In LIVE FIRE, author Stephen Leather's hero of several novels, Dan "Spider" Shepherd, an undercover operative with Her Majesty's Serious Organized Crime Agency (SOCA), is off to Thailand to infiltrate a Pattaya-based British gang of master bank robbers that periodically returns home to replenish the funds for its exorbitant lifestyle. Meantime in London, a home-grown cell of Muslim jihadists is planning a bloody outrage that'll kill hundreds. Because of Spider's particular karma, the two plots ultimately intersect.
Leather spends much of his time living in Thailand. Therefore, it's no surprise that the storyline of LIVE FIRE puts Shepherd there for most of the narrative, but is somewhat surprising that the author has taken so long in the series to do so.
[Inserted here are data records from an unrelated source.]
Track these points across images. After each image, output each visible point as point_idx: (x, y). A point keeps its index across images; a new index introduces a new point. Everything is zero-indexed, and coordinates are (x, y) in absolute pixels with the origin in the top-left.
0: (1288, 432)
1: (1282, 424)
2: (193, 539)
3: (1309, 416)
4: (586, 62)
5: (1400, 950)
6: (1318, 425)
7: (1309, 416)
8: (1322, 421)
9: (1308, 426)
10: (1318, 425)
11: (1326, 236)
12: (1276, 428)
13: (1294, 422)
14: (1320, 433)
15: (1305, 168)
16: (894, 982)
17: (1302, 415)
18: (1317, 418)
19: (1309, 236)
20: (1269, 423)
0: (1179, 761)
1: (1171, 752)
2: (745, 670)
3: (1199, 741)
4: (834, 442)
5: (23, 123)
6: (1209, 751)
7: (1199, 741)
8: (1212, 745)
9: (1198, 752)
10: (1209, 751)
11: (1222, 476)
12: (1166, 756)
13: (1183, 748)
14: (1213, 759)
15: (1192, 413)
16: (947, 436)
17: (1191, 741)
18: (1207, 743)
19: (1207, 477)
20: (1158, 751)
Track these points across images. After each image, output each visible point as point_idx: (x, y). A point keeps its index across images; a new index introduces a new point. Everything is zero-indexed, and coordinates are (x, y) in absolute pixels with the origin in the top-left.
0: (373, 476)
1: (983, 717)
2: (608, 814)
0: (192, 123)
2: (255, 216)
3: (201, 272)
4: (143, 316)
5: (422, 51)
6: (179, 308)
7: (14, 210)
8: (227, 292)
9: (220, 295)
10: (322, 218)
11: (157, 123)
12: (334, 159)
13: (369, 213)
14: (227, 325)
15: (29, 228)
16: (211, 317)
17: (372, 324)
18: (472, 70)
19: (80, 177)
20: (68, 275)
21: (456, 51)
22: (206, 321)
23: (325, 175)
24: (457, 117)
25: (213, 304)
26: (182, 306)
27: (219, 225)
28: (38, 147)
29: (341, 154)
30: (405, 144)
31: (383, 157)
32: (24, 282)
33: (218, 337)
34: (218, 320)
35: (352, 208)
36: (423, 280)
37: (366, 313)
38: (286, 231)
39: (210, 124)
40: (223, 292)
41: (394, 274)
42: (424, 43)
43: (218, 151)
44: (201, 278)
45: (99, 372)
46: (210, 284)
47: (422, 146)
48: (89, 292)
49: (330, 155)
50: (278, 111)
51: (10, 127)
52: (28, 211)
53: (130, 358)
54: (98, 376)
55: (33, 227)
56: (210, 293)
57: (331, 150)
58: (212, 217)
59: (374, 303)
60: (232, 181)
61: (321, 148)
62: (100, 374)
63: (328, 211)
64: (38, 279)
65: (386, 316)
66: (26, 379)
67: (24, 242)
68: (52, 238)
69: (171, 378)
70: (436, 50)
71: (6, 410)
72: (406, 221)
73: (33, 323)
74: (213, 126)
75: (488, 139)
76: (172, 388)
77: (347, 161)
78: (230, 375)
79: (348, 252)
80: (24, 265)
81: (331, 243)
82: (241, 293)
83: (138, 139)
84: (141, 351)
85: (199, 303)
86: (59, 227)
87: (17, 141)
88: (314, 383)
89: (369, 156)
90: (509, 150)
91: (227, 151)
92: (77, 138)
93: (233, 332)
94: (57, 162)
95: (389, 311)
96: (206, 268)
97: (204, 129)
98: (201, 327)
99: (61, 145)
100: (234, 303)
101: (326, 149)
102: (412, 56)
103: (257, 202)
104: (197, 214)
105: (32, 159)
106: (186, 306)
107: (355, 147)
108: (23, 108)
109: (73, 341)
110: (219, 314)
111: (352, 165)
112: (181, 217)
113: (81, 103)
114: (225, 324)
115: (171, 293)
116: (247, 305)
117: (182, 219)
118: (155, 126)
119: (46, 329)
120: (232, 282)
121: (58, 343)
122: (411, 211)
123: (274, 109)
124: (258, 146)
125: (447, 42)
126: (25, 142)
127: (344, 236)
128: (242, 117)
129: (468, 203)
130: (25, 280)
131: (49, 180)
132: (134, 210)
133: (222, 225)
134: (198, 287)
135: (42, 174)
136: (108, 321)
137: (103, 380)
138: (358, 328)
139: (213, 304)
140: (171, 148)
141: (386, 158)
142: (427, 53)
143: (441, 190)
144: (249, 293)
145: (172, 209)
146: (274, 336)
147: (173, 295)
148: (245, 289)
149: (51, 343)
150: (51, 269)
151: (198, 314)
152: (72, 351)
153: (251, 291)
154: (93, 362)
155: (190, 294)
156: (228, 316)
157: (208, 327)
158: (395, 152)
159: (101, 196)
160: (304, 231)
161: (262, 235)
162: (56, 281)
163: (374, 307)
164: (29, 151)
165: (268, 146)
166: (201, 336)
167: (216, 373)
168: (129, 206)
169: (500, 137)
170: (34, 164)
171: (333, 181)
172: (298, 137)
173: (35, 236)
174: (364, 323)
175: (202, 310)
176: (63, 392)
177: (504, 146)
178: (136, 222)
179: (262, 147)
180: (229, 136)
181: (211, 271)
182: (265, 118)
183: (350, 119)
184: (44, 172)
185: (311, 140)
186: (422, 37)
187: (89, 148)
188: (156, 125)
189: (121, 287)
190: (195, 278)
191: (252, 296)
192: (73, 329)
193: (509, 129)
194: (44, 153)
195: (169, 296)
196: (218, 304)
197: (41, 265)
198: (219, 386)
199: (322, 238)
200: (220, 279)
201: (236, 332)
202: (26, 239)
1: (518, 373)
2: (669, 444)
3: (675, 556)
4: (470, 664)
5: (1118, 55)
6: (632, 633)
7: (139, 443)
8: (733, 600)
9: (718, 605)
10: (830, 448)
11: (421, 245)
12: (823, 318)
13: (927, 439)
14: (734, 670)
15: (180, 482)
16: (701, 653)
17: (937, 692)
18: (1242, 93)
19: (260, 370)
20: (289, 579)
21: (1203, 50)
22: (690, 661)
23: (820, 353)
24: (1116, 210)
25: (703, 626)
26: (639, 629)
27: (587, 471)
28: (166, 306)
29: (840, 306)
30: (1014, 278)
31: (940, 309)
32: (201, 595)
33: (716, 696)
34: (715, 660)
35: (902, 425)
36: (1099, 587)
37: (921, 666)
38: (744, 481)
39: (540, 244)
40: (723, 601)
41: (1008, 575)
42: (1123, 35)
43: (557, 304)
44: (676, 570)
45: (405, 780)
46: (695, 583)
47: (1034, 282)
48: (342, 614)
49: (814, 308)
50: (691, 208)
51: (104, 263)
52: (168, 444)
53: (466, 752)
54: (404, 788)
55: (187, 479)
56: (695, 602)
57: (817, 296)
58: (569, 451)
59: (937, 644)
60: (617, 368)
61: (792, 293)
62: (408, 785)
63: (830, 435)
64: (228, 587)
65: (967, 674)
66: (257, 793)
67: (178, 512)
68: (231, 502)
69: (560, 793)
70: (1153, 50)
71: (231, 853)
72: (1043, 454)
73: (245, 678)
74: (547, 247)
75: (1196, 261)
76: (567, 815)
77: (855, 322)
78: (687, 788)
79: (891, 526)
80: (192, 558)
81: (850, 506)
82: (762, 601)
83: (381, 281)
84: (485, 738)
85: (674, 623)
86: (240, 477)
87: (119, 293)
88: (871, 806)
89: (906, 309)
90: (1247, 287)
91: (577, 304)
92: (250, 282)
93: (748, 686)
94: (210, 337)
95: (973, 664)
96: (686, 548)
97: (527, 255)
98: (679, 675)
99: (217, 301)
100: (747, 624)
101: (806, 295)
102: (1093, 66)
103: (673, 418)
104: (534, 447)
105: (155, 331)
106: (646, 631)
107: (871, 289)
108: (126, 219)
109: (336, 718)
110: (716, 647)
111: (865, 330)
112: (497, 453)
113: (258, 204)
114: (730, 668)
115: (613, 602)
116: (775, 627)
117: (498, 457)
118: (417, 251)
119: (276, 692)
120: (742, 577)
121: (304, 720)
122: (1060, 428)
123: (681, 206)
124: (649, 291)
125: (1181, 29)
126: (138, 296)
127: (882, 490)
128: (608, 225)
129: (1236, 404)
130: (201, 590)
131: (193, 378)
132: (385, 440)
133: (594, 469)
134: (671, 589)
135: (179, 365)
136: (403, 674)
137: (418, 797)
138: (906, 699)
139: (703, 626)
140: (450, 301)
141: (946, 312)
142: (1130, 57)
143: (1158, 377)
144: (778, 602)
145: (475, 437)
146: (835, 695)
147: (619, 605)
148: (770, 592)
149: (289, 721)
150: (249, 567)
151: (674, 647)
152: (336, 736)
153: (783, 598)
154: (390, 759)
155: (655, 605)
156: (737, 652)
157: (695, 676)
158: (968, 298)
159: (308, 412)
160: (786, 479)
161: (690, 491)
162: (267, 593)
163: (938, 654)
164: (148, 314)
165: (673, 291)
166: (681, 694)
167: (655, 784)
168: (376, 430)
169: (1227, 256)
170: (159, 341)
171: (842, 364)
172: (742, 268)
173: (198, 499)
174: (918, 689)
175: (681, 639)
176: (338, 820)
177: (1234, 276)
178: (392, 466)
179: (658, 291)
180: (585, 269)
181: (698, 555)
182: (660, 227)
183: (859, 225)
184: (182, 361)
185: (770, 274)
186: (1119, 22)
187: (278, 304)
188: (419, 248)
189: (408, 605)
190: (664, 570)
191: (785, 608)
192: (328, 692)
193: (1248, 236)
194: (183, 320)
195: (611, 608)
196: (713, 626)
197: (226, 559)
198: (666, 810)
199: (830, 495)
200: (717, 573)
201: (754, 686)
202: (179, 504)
Leather's physical description of Pattaya and its status as "the biggest single prostitution center in the world" suggests a comfortable familiarity with the place. (For a depiction of the Thai sex industry, see Stephen's excellent novel,
Private Dancer.)
For readers whose first encounter with Spider is LIVE FIRE, the plot deserves 5 stars. For one such as me, who's followed his exploits over the years, it rates perhaps 4. The Shepherd character has perhaps become too familiar and/or I've become jaded.
In order to introduce the new reader to Dan's career path with SOCA, the narrative inevitably begins with the end game of a crime caper from which Spider must extract himself as the cops close in but before his cover is blown. Then, he immediately gets new marching orders to follow for the duration of the story from his boss, Charlotte "Charlie" Button. Subsequently, there are a couple pages in which Dan, a single father, has a guilt trip when he tells his young son, Liam, and his dead wife's parents that he's off on another job and won't be around to spend quality time. (While I know this digression establishes Spider's just-a-regular-bloke humanity to newbies, perhaps next time we could move forward a decade when Liam is interested in girls and won't miss Dad so much.)
It's in LIVE FIRE that Dan is first inferred to be carrying a torch for his boss, Charlie Button, for which telling evidence surfaces during a visit to one of Pattaya's bars:
"There were two pneumatic blondes dancing topless and a stunning redhead in a red thong and high heels doing a solo on the second podium ... Two more girls joined the redhead. One was a blonde with wavy hair, green eyes and milk-white flawless skin, the other a brunette with a pageboy hair-cut and dark brown eyes. She was like Charlotte Button, Shepherd thought, disconcerted.
'You like her?' asked Sergei.
Shepherd reddened like a schoolboy who'd been caught looking at a pornographic magazine. 'She's fit,' he said."
Now, I bring this up because I think Button one of the more intriguing characters of the Spider series. Plus, I suspect that she's hot. So I'd like to take the cheeky liberty of suggesting to the author the emphasis of a future book, i.e. that the narrative focus be on Charlie with Spider as an ancillary character. Thus, the saga of the latter can continue, albeit through the perspective of someone else, while a different facet of Dan's world can be developed and the repetitive mold of the series as a whole broken. Thinking outside the box.
Alternatively, some act of violence by one of the jihadist groups fermenting in the U.K. might seriously cripple or kill Liam. The emotional devastation could transform Shepherd into an agent of vengeance. One of Leather's first books,
The Chinaman (Stephen Leather Thrillers), took that general approach, and it was one of his best reads.
Are you with me on this, Stephen?
All of this said, I'll keep reading installments of the Spider series for as long as they continue to be penned; I'll even put them ahead of any of Andy McNab's thrillers in the unread queue on my bookshelf.